#### Exercise:
In your copy, drop the images and return each record exactly as it stands.

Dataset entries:
++++++
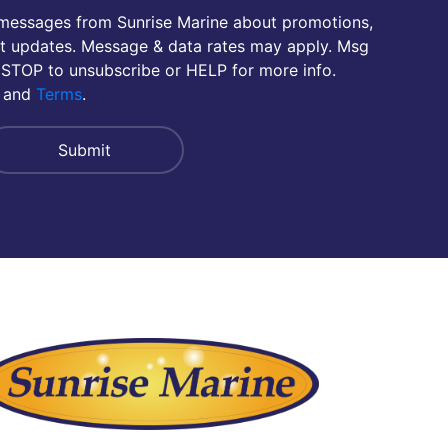
 messages from Sunrise Marine about promotions,
nt updates. Message & data rates may apply. Msg
 STOP to unsubscribe or HELP for more info.
and
Terms
.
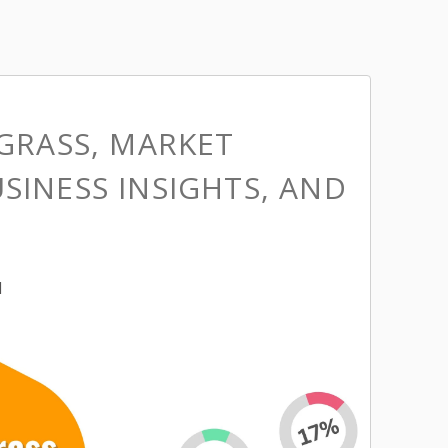
 GRASS, MARKET
SINESS INSIGHTS, AND
M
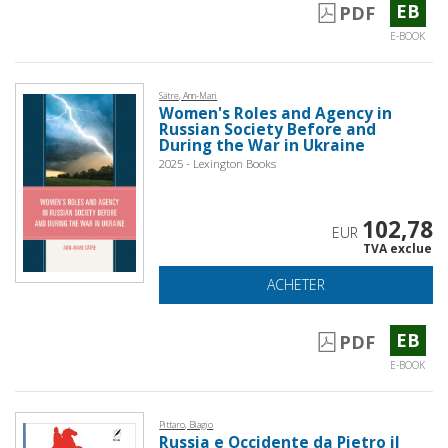
EB
PDF
E-BOOK
Sätre, Ann-Mari
Women's Roles and Agency in
Russian Society Before and
During the War in Ukraine
2025 - Lexington Books
102,78
EUR
TVA exclue
ACHETER
EB
PDF
E-BOOK
Pittaro, Biagio
Russia e Occidente da Pietro il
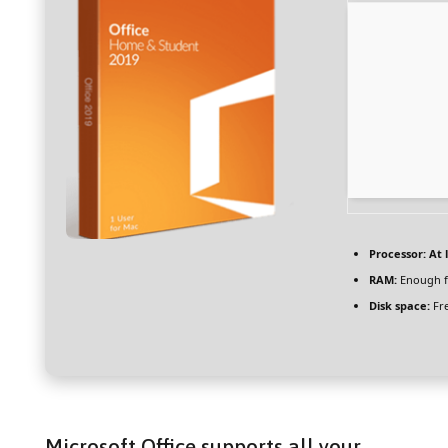
Processor:
At l
RAM:
Enough f
Disk space:
Fre
Microsoft Office supports all your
++++++
#### Answer box:
 messages from Sunrise Marine about promotions,
nt updates. Message & data rates may apply. Msg
 STOP to unsubscribe or HELP for more info.
and
Terms
.
 GRASS, MARKET
SINESS INSIGHTS, AND
M
EB
PDF
E-BOOK
Sätre, Ann-Mari
Women's Roles and Agency in
Russian Society Before and
During the War in Ukraine
2025 - Lexington Books
102,78
EUR
TVA exclue
ACHETER
EB
PDF
E-BOOK
Pittaro, Biagio
Russia e Occidente da Pietro il
Processor:
At l
RAM:
Enough f
Disk space:
Fre
Microsoft Office supports all your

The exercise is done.